# Direct Composting In Your Vegetable Garden



## Free_Home_improvement_Stuff (Mar 26, 2010)

This is great idea. I've never thought of doing direct composting before. I think this is better if you are in hurry and have to start planting immediately.
.-= Free Home improvement Stuff´s last blog ..Cross Samsung HDTV off your wish list =-.


----------



## Kerry1 (Apr 14, 2010)

I love the simplicity and common sense of this idea. Great post.


----------



## Chef_Vanda (Jun 22, 2010)

Great post! Every week, I buy lots of organic fruits and vegetables, wash them carefully and then I prepare them for cooking. I pull off the ugly leaves, I remove the flesh from the rind, I cut off the ends, I remove the outer layers, etc. I use only the most tender and tastiest parts of the vegetables for my clients.

This leaves a large pile of organic kitchen scraps that is perfect for composting, I’ve been saying I need to compost, for a long time. This year, I’ve joined a CSA with Sang Lee Farms and I expect to get large quantities of fruits and vegetables that will create piles of kitchen scraps for composting. Well this year, I’ve taken another step to be greener by purchasing a composter and setting it up behind my shed.
I have way too many scraps to use this technique.
Namaste,
Chef Vanda
The Organic Personal Chef


----------



## Dennis_Karp (Jul 8, 2011)

Can you direct compost veggies that have sauces or dressings on them? I made a side dish that has bread covered with burratta cheese, and tomatoes, sliced sweet onions and fresh basil leaves. The veggies were sprinkled with balsamic vinegar and olive oil. Could I have put the left over veggies in the garden?

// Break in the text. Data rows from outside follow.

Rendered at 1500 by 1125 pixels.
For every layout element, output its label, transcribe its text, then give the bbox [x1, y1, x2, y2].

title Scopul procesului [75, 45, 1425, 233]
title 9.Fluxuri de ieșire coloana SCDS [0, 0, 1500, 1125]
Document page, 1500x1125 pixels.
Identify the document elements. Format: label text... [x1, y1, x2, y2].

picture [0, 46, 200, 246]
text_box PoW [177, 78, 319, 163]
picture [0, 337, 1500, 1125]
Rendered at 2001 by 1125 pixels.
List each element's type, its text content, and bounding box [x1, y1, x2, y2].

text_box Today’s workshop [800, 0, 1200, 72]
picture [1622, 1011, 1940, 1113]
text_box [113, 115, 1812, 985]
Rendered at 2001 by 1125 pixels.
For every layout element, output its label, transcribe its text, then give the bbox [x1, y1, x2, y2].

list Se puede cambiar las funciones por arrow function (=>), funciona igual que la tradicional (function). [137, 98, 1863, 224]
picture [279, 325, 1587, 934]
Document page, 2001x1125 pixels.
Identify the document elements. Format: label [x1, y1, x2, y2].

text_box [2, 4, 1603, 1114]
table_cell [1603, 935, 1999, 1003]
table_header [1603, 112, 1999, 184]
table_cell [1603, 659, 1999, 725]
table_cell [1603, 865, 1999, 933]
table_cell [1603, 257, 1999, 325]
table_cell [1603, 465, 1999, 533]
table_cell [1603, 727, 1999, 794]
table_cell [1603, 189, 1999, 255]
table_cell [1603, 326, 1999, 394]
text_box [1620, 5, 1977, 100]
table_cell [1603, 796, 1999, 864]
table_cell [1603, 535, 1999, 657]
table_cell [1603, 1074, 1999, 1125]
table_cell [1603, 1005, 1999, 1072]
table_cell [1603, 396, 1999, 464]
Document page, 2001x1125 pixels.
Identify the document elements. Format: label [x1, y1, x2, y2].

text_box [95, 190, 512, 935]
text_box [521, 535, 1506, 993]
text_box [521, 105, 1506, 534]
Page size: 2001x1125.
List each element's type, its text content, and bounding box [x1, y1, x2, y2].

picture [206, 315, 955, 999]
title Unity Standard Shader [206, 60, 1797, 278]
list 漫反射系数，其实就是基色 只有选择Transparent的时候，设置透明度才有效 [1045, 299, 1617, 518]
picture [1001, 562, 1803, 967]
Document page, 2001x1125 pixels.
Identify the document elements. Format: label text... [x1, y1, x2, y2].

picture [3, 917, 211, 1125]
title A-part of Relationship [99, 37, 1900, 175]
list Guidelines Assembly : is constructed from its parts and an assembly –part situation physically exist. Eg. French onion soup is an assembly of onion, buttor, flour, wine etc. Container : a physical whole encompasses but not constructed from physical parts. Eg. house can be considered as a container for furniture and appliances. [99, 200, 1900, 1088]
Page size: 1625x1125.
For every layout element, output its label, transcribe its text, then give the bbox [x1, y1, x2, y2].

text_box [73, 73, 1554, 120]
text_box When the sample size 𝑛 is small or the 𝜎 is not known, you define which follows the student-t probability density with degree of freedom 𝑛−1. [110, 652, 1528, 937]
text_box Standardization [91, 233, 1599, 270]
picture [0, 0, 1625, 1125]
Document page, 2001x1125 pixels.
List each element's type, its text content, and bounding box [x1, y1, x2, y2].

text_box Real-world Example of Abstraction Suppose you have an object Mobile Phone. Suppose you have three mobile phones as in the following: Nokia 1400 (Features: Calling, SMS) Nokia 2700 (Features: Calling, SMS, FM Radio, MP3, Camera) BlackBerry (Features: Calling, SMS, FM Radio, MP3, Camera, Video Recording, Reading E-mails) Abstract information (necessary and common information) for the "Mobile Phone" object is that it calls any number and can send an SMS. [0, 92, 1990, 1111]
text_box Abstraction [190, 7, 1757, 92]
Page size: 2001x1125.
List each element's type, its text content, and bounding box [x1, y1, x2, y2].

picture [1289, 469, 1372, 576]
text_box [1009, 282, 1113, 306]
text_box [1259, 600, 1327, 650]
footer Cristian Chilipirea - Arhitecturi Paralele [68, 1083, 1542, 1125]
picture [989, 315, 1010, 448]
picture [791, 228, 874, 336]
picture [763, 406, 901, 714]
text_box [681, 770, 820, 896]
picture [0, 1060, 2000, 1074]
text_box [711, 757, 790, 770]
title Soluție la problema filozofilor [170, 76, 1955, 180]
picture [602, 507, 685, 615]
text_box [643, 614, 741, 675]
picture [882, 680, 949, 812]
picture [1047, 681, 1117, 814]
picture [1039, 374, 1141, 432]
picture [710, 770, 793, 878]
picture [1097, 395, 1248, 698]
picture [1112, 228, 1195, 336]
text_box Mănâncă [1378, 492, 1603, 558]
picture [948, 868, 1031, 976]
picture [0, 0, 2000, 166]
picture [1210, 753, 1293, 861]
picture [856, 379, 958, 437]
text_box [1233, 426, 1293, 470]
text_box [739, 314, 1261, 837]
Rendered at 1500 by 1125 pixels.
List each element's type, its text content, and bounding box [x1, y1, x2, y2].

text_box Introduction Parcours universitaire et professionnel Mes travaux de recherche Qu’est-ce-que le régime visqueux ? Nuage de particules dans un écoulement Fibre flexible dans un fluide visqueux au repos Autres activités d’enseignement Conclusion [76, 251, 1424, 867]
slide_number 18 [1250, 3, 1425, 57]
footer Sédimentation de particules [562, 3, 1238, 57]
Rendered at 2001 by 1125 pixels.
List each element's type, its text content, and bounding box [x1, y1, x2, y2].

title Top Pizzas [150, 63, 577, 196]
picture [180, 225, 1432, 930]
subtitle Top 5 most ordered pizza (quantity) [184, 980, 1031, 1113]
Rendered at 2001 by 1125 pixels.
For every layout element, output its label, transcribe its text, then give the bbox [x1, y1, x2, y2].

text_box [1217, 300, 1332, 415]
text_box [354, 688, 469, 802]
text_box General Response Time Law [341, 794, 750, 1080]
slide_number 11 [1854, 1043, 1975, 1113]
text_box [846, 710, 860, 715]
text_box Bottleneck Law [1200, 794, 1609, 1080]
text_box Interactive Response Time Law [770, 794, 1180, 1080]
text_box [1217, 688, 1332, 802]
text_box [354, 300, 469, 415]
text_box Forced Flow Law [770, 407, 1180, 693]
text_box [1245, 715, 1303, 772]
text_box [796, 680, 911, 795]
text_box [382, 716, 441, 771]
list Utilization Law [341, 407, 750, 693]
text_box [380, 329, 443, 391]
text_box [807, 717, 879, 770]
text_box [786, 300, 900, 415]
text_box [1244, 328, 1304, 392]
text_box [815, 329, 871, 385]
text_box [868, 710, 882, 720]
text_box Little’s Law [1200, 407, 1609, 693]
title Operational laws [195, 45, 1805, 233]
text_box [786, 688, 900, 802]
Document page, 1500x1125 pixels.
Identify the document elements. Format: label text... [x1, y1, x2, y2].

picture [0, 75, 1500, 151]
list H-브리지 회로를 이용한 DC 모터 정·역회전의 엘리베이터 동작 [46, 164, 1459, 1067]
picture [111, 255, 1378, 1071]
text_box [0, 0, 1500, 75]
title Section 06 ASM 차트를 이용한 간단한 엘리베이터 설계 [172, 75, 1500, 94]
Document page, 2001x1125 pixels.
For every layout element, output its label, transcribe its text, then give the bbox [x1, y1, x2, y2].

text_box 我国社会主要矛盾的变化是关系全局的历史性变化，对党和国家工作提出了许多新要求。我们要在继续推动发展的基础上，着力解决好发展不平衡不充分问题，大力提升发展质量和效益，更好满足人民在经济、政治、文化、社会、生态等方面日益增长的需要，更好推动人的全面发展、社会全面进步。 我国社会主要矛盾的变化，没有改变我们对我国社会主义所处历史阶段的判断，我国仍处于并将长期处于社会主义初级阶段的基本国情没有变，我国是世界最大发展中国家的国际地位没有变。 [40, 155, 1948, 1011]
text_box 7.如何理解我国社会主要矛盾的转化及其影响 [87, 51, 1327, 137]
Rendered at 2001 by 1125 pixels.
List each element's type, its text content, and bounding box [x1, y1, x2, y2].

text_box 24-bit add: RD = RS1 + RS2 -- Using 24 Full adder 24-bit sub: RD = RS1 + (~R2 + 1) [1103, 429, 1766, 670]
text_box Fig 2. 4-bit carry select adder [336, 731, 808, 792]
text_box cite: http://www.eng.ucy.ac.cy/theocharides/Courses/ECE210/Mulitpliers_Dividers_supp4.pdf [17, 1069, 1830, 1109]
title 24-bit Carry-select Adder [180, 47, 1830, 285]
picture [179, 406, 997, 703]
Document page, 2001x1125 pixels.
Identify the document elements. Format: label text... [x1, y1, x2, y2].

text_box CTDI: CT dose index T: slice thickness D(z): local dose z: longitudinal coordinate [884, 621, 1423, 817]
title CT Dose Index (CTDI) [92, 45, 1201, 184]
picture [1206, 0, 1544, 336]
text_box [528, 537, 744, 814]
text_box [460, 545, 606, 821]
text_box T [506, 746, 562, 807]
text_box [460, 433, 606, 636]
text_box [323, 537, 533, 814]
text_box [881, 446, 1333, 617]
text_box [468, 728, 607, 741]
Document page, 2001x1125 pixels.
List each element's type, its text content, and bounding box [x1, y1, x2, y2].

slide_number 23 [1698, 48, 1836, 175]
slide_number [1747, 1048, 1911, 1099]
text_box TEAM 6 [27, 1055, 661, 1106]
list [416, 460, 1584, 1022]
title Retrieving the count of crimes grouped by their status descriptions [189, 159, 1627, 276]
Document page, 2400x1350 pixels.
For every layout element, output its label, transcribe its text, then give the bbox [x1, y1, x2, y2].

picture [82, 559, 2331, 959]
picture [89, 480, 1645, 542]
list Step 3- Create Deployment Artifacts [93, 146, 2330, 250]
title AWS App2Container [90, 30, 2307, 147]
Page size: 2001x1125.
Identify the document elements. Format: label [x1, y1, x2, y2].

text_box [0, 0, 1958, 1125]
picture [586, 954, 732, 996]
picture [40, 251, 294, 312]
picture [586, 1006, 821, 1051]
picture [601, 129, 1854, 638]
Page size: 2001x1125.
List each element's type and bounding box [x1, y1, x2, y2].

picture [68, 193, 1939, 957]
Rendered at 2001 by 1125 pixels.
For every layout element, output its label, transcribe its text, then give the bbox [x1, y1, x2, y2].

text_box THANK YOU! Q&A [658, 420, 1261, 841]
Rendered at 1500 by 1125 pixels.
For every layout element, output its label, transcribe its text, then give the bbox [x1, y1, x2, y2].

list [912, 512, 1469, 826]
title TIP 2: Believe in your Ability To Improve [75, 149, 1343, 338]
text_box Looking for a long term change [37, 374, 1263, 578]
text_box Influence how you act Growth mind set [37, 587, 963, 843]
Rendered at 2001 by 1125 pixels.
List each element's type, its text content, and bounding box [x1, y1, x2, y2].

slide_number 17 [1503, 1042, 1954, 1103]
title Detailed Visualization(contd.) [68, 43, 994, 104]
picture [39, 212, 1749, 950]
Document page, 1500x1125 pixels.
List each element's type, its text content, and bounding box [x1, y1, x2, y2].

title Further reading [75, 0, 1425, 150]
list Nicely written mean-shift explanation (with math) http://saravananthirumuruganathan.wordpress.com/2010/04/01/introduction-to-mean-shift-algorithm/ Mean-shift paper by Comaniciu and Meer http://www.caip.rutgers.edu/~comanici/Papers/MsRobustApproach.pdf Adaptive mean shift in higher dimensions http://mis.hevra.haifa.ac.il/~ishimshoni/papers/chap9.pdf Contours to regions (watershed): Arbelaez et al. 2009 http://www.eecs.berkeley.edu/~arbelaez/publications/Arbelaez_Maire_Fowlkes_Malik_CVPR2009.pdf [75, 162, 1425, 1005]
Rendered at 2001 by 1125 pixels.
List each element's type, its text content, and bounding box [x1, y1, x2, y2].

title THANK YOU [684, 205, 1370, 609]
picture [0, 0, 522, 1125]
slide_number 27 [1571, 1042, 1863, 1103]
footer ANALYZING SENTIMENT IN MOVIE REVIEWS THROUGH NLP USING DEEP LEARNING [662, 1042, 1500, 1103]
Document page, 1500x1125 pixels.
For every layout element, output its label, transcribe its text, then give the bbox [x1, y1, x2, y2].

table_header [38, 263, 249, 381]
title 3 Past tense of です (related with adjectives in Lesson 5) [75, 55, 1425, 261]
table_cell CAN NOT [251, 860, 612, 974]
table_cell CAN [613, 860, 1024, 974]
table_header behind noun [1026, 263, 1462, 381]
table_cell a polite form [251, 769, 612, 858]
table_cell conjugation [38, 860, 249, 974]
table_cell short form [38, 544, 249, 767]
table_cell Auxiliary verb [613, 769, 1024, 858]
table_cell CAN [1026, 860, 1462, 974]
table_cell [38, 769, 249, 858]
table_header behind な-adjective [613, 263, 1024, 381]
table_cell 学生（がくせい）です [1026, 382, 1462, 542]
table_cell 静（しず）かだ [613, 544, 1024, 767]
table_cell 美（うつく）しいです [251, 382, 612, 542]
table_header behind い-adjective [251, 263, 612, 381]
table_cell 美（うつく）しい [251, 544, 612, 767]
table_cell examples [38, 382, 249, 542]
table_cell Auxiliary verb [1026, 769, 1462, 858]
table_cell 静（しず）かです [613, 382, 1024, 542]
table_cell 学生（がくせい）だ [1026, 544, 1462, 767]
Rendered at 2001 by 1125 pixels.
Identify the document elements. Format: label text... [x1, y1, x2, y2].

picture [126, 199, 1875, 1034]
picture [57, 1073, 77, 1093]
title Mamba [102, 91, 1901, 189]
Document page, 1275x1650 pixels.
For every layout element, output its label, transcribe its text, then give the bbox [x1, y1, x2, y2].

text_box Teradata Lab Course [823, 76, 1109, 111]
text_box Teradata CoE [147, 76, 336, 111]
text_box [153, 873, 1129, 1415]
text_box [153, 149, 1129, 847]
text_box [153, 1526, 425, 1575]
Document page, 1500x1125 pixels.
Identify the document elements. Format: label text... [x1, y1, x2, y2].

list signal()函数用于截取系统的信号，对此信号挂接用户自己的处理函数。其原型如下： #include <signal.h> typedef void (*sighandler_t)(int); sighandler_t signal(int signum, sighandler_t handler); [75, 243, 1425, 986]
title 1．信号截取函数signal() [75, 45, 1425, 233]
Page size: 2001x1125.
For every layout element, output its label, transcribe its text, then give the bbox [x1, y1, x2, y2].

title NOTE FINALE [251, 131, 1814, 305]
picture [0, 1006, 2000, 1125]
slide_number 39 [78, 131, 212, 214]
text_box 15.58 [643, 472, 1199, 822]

Also, can you include the coffee filter along with the coffee when you put that kind of stuff in the garden


----------



## Tee (Mar 26, 2009)

Hi Dennis - No, you should never compost veggies that have oils or salad dressing on them. If it's just a tiny bit then it's ok in moderation, but if they are coated with it, no. It's best to stick with vegetation for any type of composting. Avoid adding any breads, dairy products, meats, and oils to your compost.

You can compost coffee filters as long as they are 100% paper and there is no plastics in it.


----------



## Ramon (Oct 24, 2011)

Thanks for the direct composting method.. very interesting and Great idea!
Just renewing the earth alone is great..


----------



## Frank (Aug 18, 2012)

I have just stared gardening and believe I have made my first mistake. I have spread fresh ,uncomposited hourse manure on my unplanted topsoil. I have mixed it into the soil.
How long do I need to wait before planting ?


----------